I wasn’t sure what to expect with this YSL coming into testing it. I saw comparisons between it and the women’s perfume, Libre by YSL after I ordered my sample, and wasn’t too excited for the prospect.

The thing is, it’s not really like Libre. Maybe closer to Libre L’Absolu Platine, which I also have a sample of. Even then, you’d have to strip out the lavender and aldehydes, which are major players in that fragrance.

Myslf starts off with it’s ‘fresh accord’, which basically consists of bergamot citrus notes, sitting on top of a strong use of orange blossom. It’s actually very nice.

The first time I wore this, I went outside for a stroll around the neighborhood and was loving the opening act and its mix of freshness and creaminess from the white floral.

The orange blossom will take over much of what the bergamot controlled up top. Patchouli and wood also appear, providing a slight earthy and spicy quality, while Myslf still manages to feel fairly clean.

The dry down comes and there is less distinction between the notes. The usual ambroxan fare, with the woody base, and a general aromatic smell perched front and center.


Sillage, Longevity, and Versatility

The projection in that first hour is good. Not a heavy fragrance, but it leaves a scent trail, and you can easily smell it on yourself.

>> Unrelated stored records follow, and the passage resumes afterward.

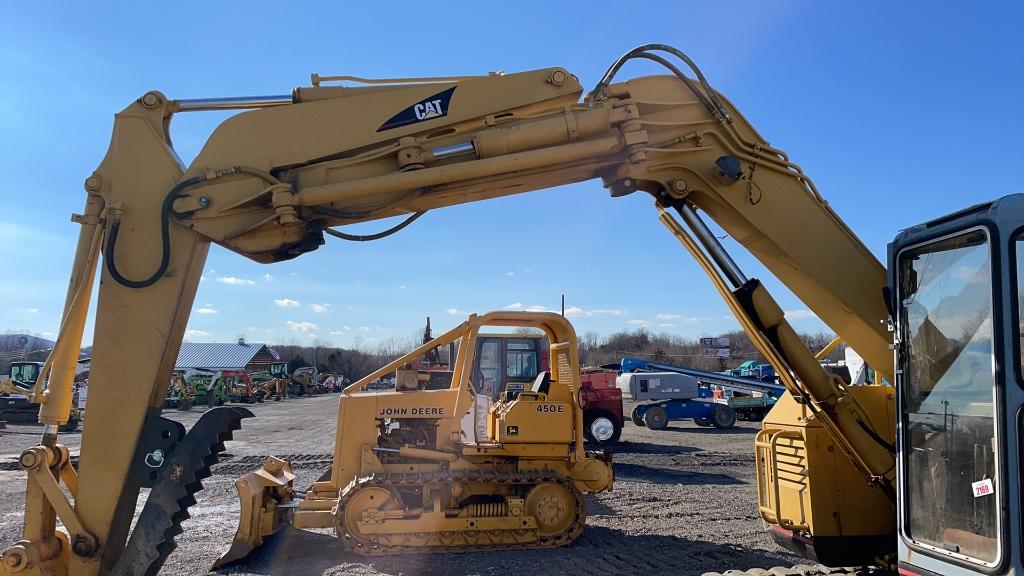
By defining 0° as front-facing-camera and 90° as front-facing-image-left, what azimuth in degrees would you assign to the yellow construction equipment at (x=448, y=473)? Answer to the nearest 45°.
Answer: approximately 90°

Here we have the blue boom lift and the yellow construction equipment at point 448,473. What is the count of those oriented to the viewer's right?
1

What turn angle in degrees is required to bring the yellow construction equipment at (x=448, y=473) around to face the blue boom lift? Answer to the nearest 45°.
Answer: approximately 135° to its right

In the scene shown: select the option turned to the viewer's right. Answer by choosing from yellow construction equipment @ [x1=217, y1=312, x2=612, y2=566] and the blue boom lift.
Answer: the blue boom lift

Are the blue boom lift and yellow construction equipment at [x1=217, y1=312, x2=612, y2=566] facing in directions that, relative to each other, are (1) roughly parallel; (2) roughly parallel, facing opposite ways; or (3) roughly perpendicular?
roughly parallel, facing opposite ways

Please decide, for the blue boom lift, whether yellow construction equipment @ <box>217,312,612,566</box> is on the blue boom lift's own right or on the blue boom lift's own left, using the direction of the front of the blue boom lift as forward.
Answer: on the blue boom lift's own right

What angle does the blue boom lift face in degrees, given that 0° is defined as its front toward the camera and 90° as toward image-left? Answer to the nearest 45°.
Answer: approximately 270°
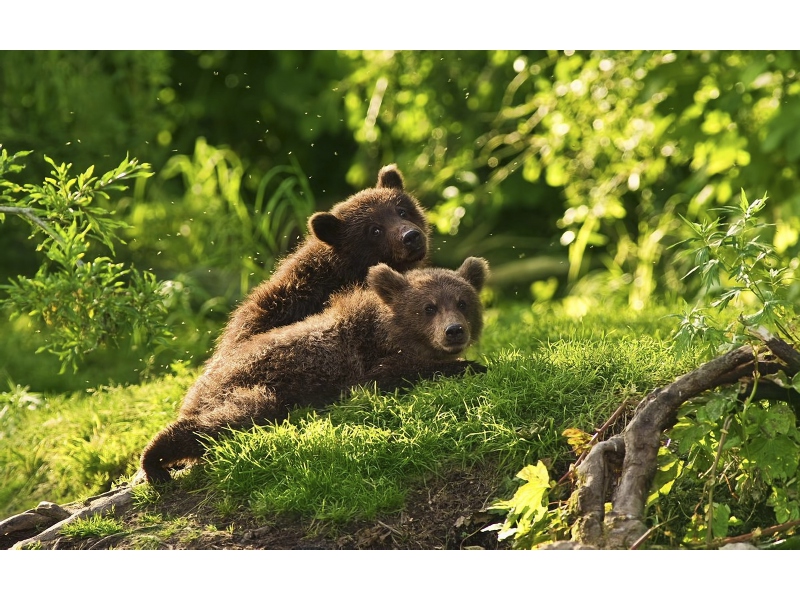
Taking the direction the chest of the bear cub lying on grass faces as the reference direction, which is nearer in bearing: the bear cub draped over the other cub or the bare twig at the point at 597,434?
the bare twig

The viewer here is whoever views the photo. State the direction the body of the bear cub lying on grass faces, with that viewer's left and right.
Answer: facing to the right of the viewer

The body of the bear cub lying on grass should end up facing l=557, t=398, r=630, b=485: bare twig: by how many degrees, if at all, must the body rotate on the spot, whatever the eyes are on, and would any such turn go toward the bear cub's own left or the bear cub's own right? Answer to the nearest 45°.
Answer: approximately 45° to the bear cub's own right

I like to test scents outside, when I go for a daily walk. This was fantastic in that 30 minute window, when I had it sprayed on my wrist only. The scent itself was lovely, along with how it hung around me. Not quite a thick cloud, but more than a mist.

On my skin, this one will go for 6-7 hours. However, those last 3-4 hours are skin scent level performance. The first hour is really good and the next couple after that are decent.

Not an amazing performer. At the price point that Myslf is at, this is a reasonably disappointing result.

Seasonally, Myslf works best in the spring through autumn. It could be a year round fragrance, for those in a warmer climate. But, I’d probably go with something else during winter, for everyone else.

It’s a versatile clean. Any age group can wear it. Myslf isn’t a formal, wear it with a tuxedo type of cologne, but it works as an office daily wear. At school, casually, semi-formal events, etc.

It’s a scent that will be well-liked by others. It’s not a sexy sort of fragrance or one that’ll be a nightlife beast, either. Just one that can fit in pretty much anywhere else.


Overall Impressions of Myslf

Overall, do I like this fragrance? I do like it. It’s not a must have for me, but I do especially enjoy the first half of the wear.

Myslf isn’t a super unique or complex cologne. Though, that fresh accord paring with the orange blossom is very nice and attractive. It’s an easy to wear scent, that is clean and super versatile with its uses.

I like the light spiciness that comes through and that touch of earthiness. It’d be cool with some more of that.

Is it going to be one for those who love niche fragrances? Probably not. However, for the average consumer, this is a legitimate option if you just want to smell pleasant.

My biggest problem with this YSL, is the performance relative to the price. Not insanely expensive, but I want more longevity and power if I’m paying retail. I saw the small bottle selling for just under $90, which is a lot more than I’m willing to give up.

Outside of that, I think this is a very solid release. So long as you don’t have sky high expectations about what it should be or what YSL might have released instead of this.